> STUDY TEXT:

######

# MediaPipe pilot code

The sections below are pilot codes for setting up MediaPipe landmark detection models. The models all use the PC camera as an input source.
The code is designed so that all sections are independent. So, to execute a section, simply run the Starter Code section, then the section corresponding to the task to be performed.

Features implemented:
- Hand static poses classification
- Face landmarks detection
- Body landmarks detection
- Holistic landmarks detection
  
*Useful links*
- [MediaPipe API reference](https://developers.google.com/mediapipe/api/solutions)
- [MediaPipe source code](https://github.com/google/mediapipe/blob/master/mediapipe/python)

## Starter code

### Imports

In [3]:
import cv2
import numpy as np
import mediapipe as mp
# import tensorflow as tf
# from tensorflow.keras.models import load_model
from mediapipe.python.solutions.drawing_utils import DrawingSpec

### Utility Functions and glocal parameters

In [4]:
mp_drawing = mp.solutions.drawing_utils
mp_drawing_styles = mp.solutions.drawing_styles

landmarks_style = DrawingSpec(color=(49, 209, 255))
connections_style = DrawingSpec(color=(255, 0, 0), thickness=1)

# Pose model complexities
model_complexities = {'light': 0, 'medium': 1, 'heavy': 2}

## Hand static poses classification

This section uses the hand detection model included in MediaPipe.   
The detected landmarks are then classified to detect the hand pose among 10 pre-recorded poses.

######

> PROVIDED MATERIAL:
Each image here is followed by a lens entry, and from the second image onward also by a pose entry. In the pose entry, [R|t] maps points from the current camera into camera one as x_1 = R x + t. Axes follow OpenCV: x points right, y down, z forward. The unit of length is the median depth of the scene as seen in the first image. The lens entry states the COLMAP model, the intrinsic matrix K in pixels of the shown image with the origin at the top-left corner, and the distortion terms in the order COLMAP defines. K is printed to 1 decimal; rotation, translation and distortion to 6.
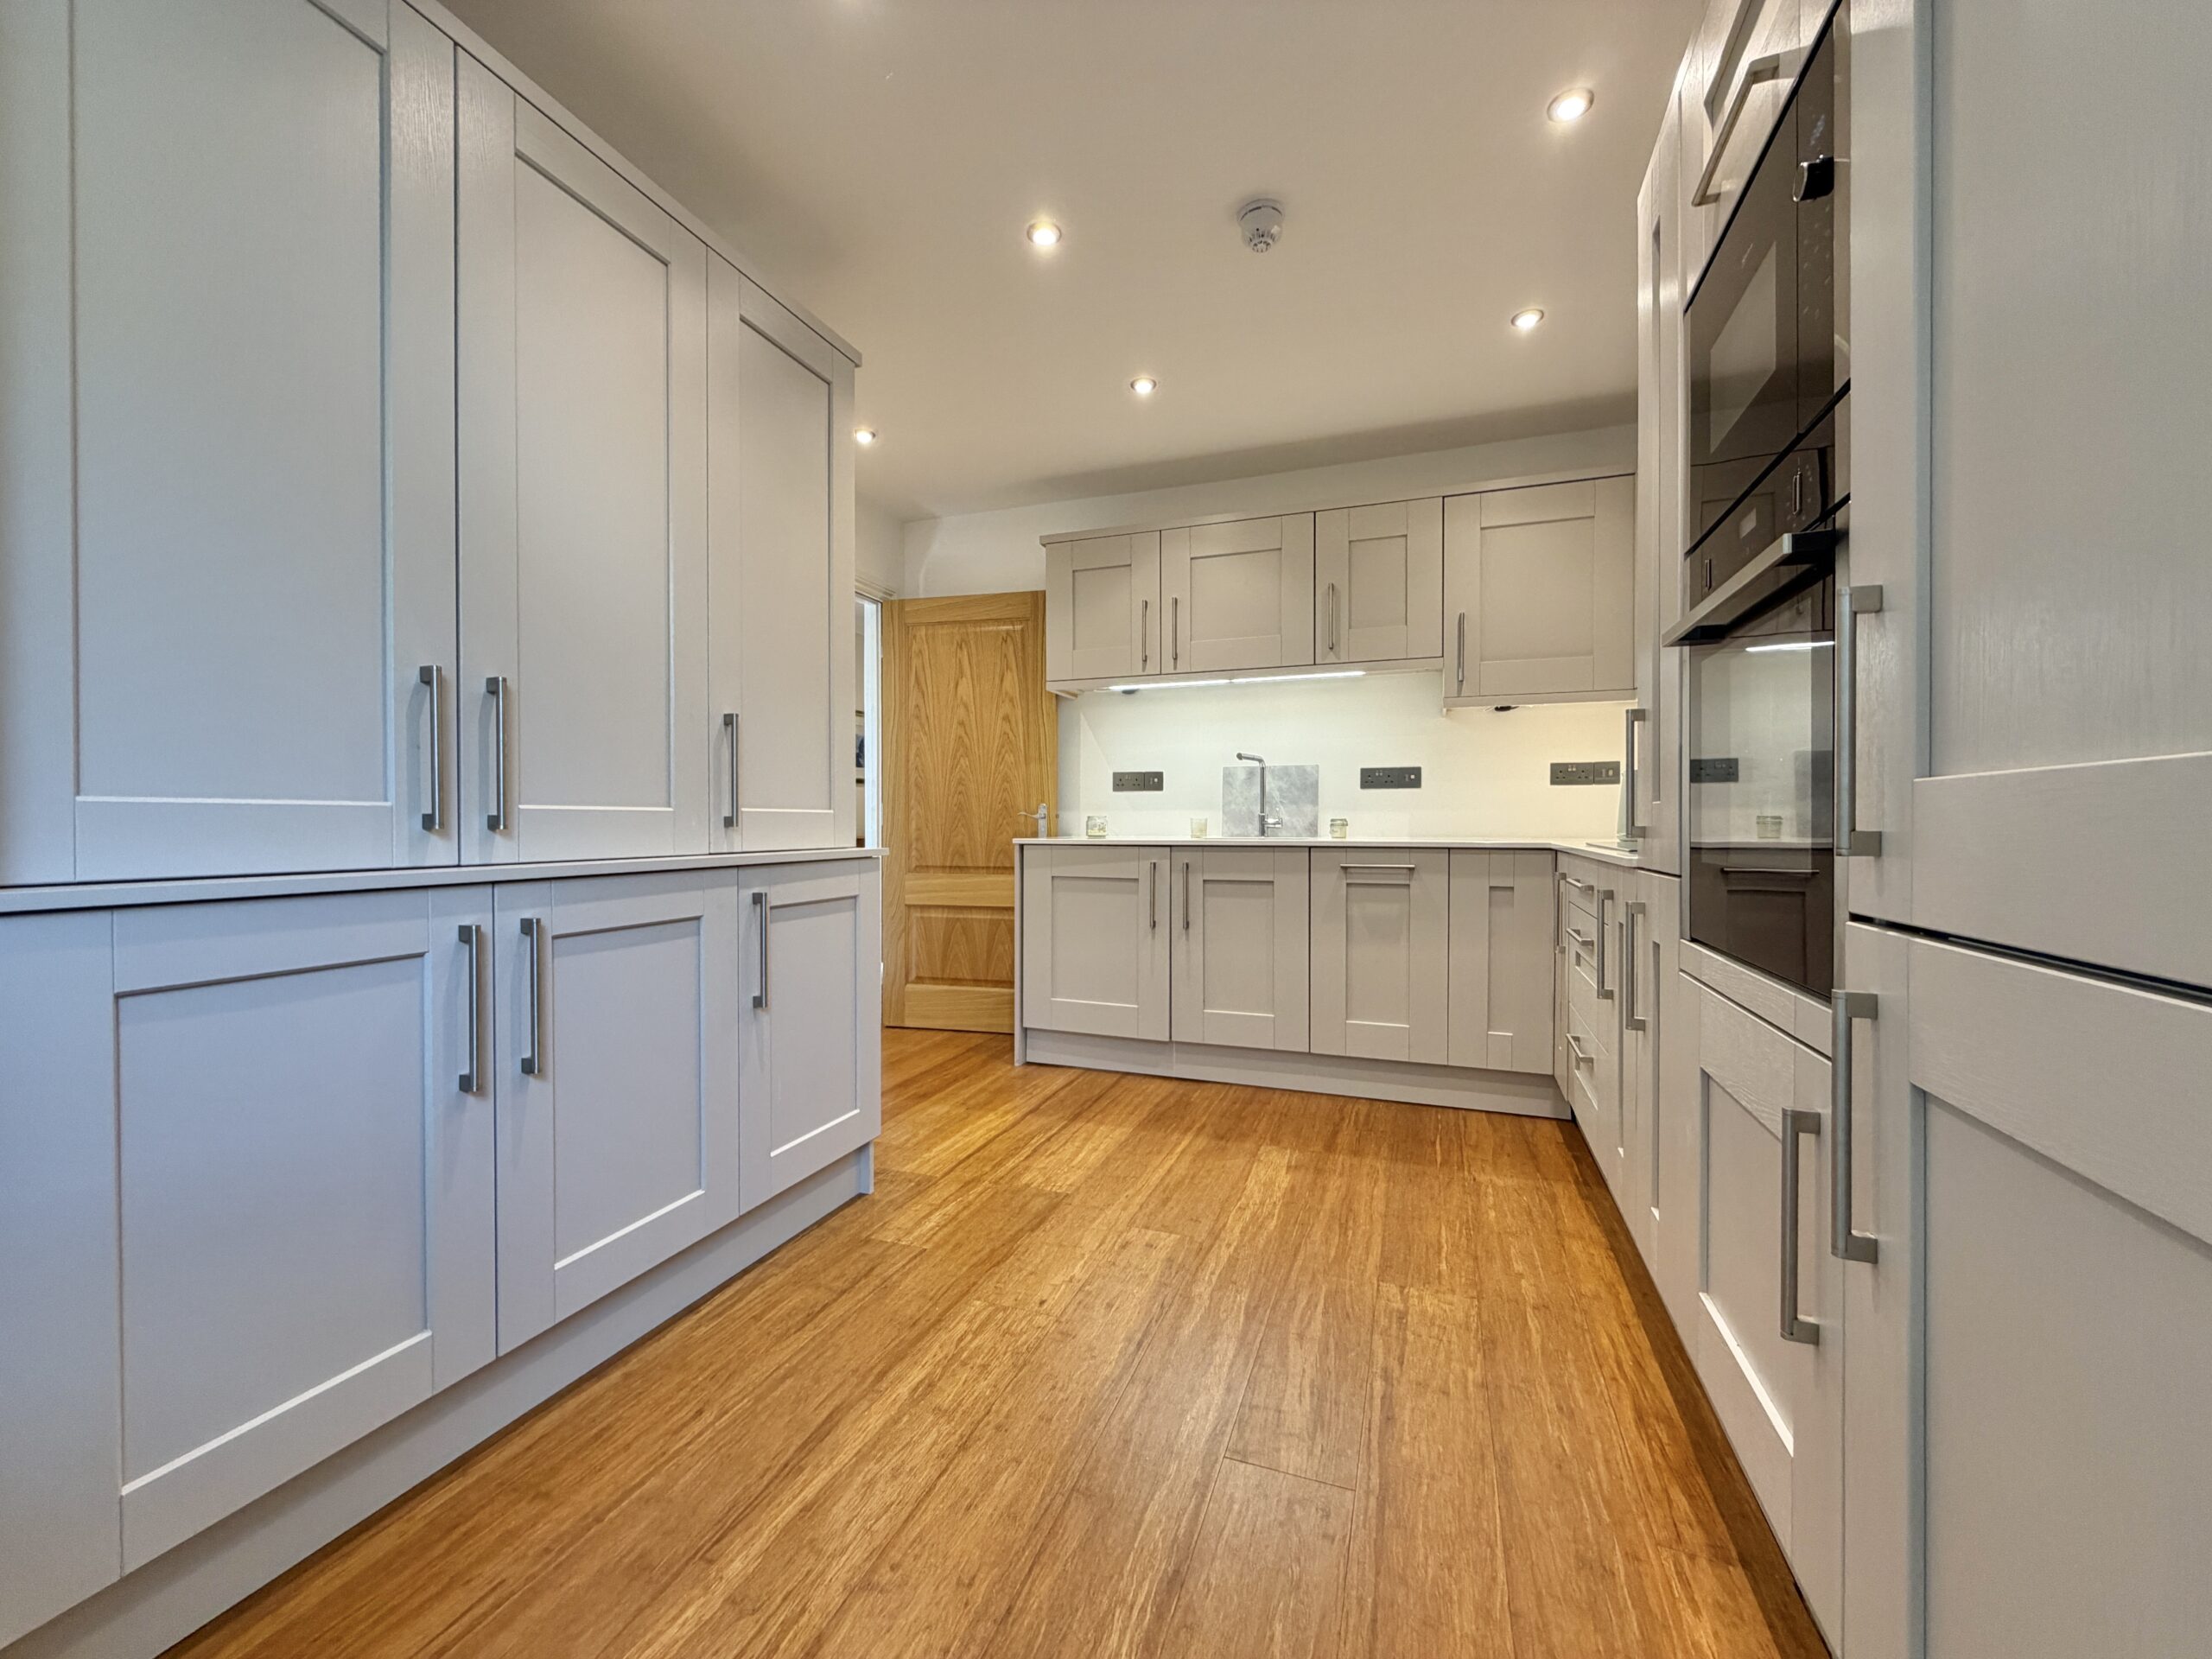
lens RADIAL K [[881.1, 0, 1103.2], [0, 881.1, 830.0], [0, 0, 1]] dist [-0.000860, 0.000068]
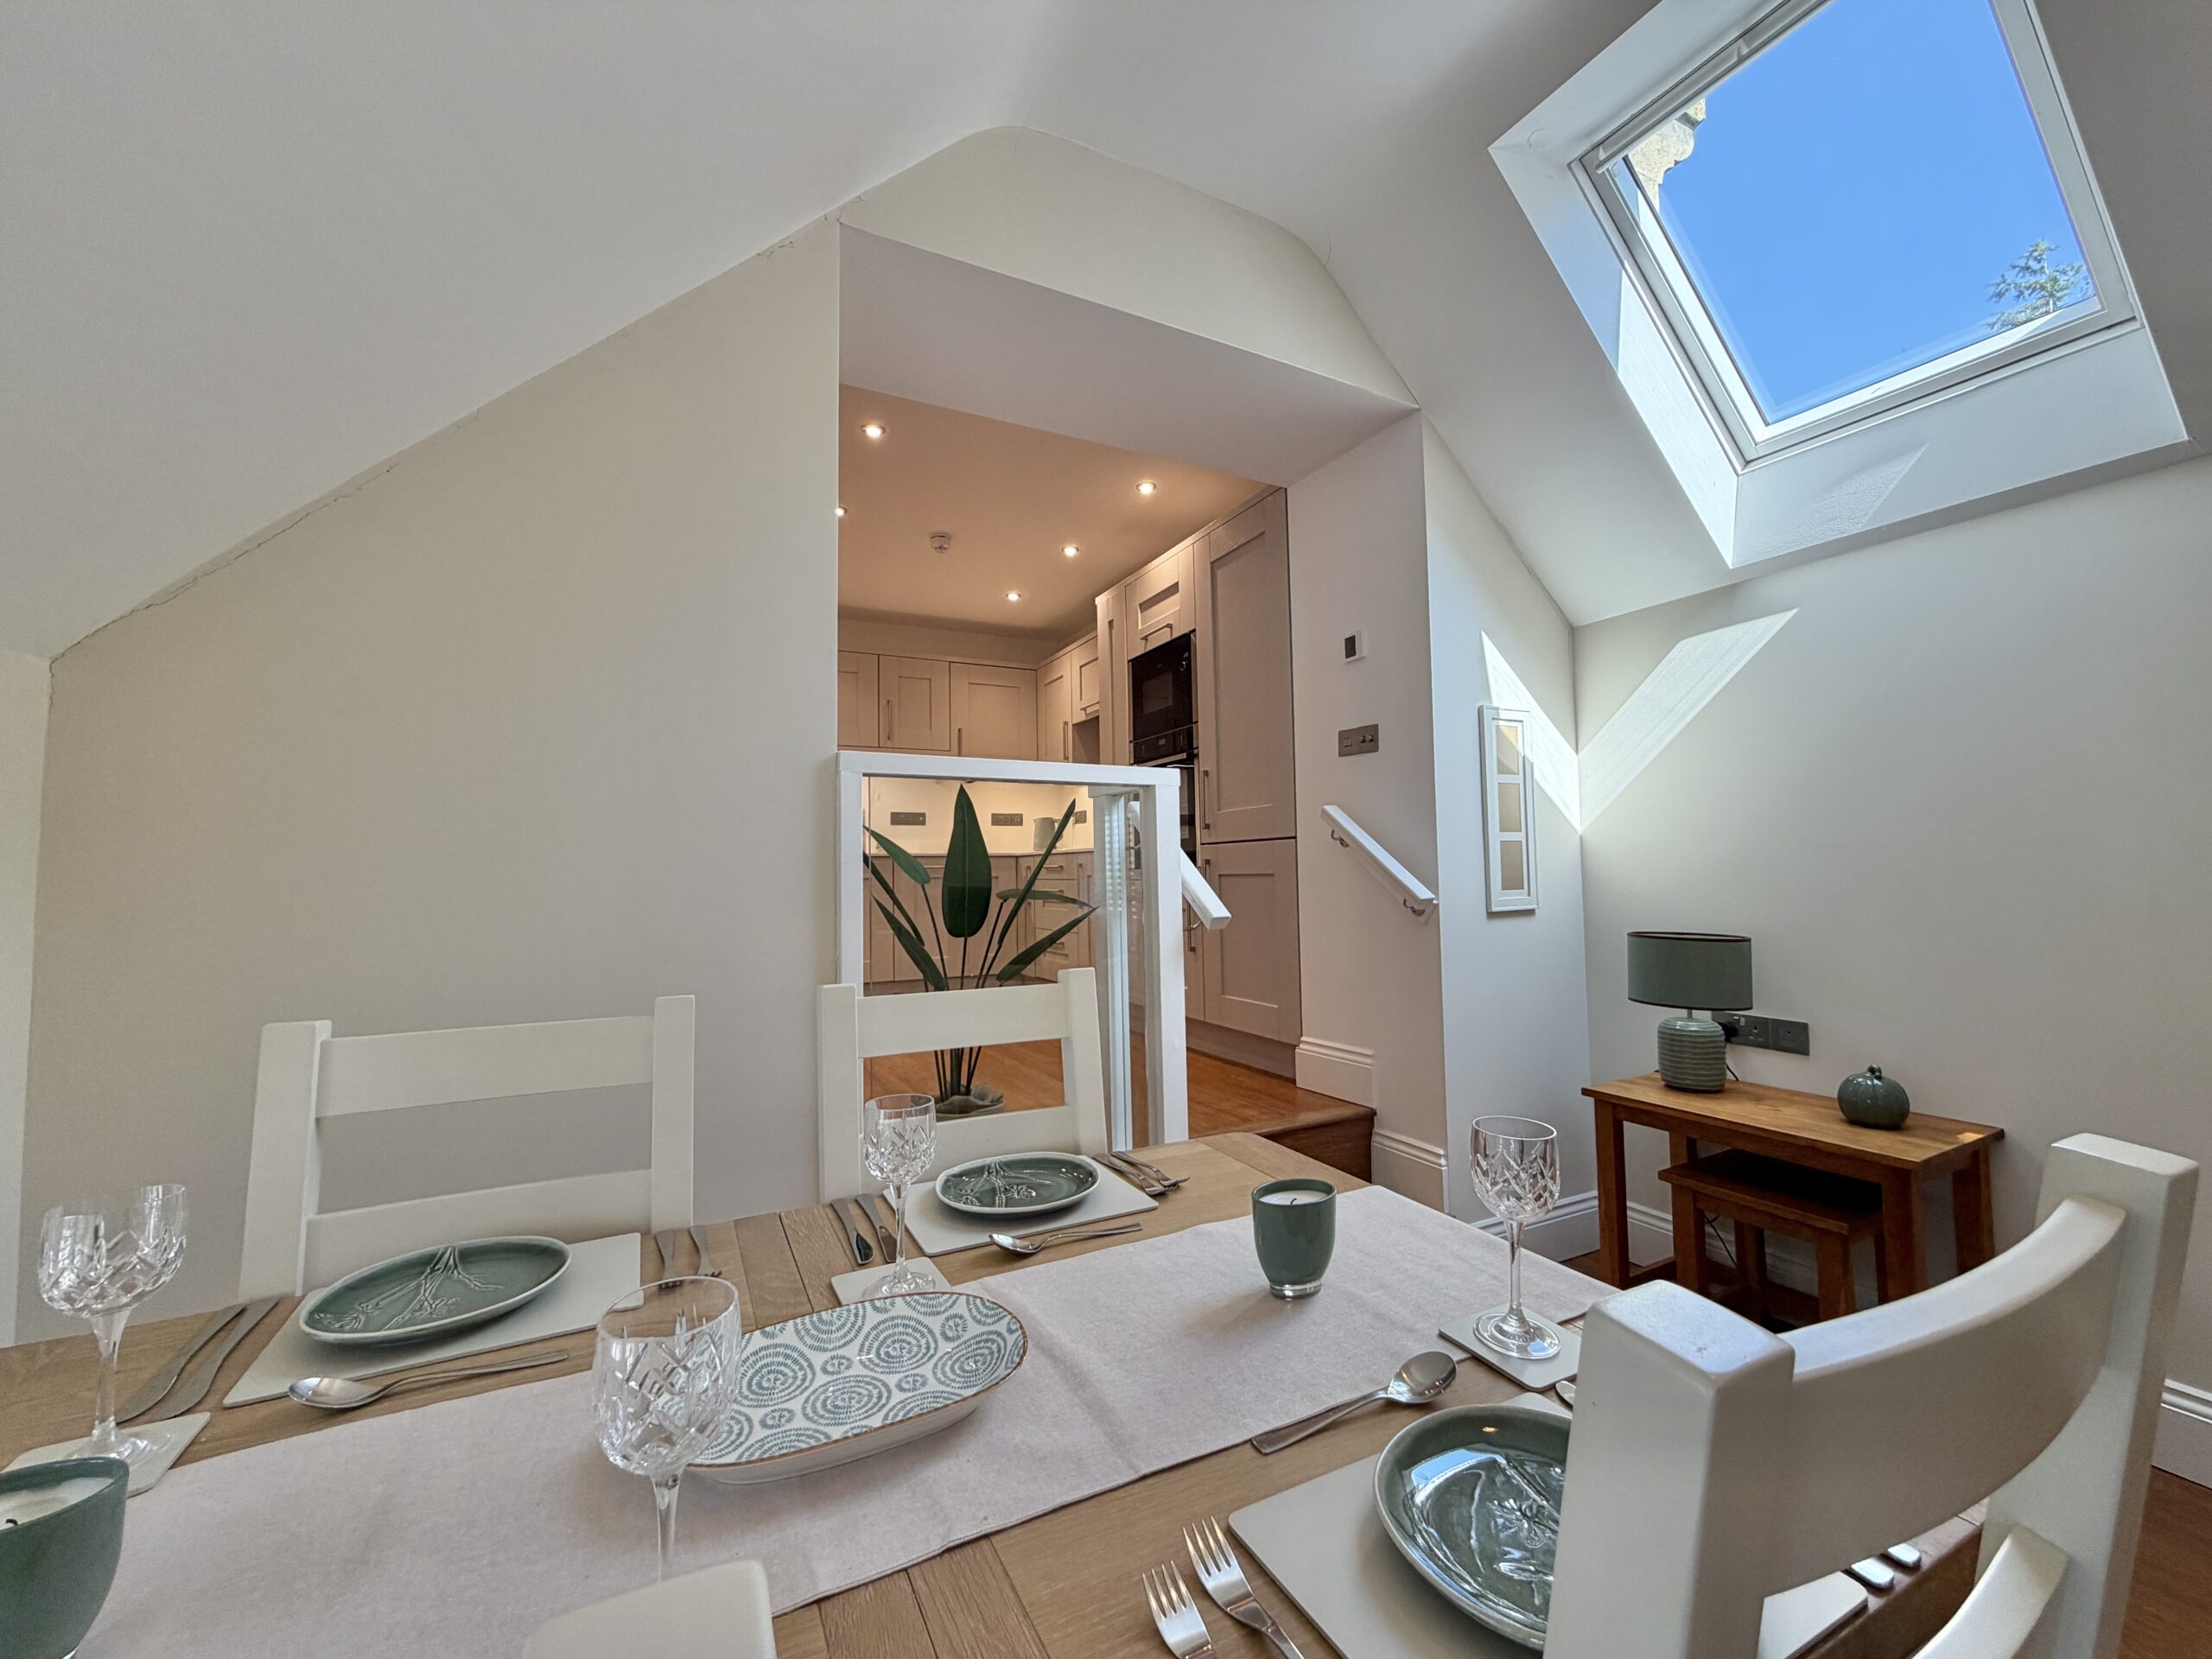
lens RADIAL K [[881.1, 0, 1103.2], [0, 881.1, 830.0], [0, 0, 1]] dist [-0.000860, 0.000068]
pose [[0.677855, 0.033094, 0.734450, -0.698359], [0.017611, 0.997969, -0.061221, 0.075598], [-0.734985, 0.054433, 0.675895, -0.421096]]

######

> PROMPT 1: Write down every row about camera lenses and poses word for word, from the opening note through the final pose entry, and leave out the pictures.
> PROMPT 2: Extend the MediaPipe pilot code page past its last sentence.

> WRITTEN ANSWER 1:
Each image here is followed by a lens entry, and from the second image onward also by a pose entry. In the pose entry, [R|t] maps points from the current camera into camera one as x_1 = R x + t. Axes follow OpenCV: x points right, y down, z forward. The unit of length is the median depth of the scene as seen in the first image. The lens entry states the COLMAP model, the intrinsic matrix K in pixels of the shown image with the origin at the top-left corner, and the distortion terms in the order COLMAP defines. K is printed to 1 decimal; rotation, translation and distortion to 6.
lens RADIAL K [[881.1, 0, 1103.2], [0, 881.1, 830.0], [0, 0, 1]] dist [-0.000860, 0.000068]
lens RADIAL K [[881.1, 0, 1103.2], [0, 881.1, 830.0], [0, 0, 1]] dist [-0.000860, 0.000068]
pose [[0.677855, 0.033094, 0.734450, -0.698359], [0.017611, 0.997969, -0.061221, 0.075598], [-0.734985, 0.054433, 0.675895, -0.421096]]

> WRITTEN ANSWER 2:
This code is a good starting point for the classification of static poses.

### Initialize MediaPipe model

We must specify the number of hands to be detected, as well as the confidence threshold above which the hand is actually detected.

- `mpHands` contains all the MediaPipe models and utility classes ralated to hand detection models
- `mpDraw` instantiate a utility class from MediaPipe to directly draw the detected landmarks on the displayed frame

In [13]:
mpHands = mp.solutions.hands
hands = mpHands.Hands(max_num_hands=1, min_detection_confidence=0.7)

### Load model used to classify the gestures

In [14]:
# Load the gesture recognizer model
model = load_model('mp_hand_gesture')
model.summary()

Model: "sequential_2"
_________________________________________________________________
 Layer (type)                Output Shape              Param #   
 flatten_2 (Flatten)         (None, 42)                0         
                                                                 
 dense_11 (Dense)            (None, 64)                2752      
                                                                 
 dense_12 (Dense)            (None, 128)               8320      
                                                                 
 dense_13 (Dense)            (None, 512)               66048     
                                                                 
 dense_14 (Dense)            (None, 64)                32832     
                                                                 
 dense_15 (Dense)            (None, 32)                2080      
                                                                 
 dense_16 (Dense)            (None, 10)               

In [15]:
# Load class names
f = open('gesture.names', 'r')
class_names = f.read().split('\n')
f.close()
class_names

['okay',
 'peace',
 'thumbs up',
 'thumbs down',
 'call me',
 'stop',
 'rock',
 'live long',
 'fist',
 'smile']

### Main video loop

This loop contains the instructions executed for each frame.
1. the frame is captured from the camera
2. the frame is vertically flipped to be displayed as a mirror
3. the frame is converted as an RGB image (instead of BRG)
4. we use the MediaPipe hands model to predict the landmarks position

In [17]:
# Initialize the webcam
cap = cv2.VideoCapture(0)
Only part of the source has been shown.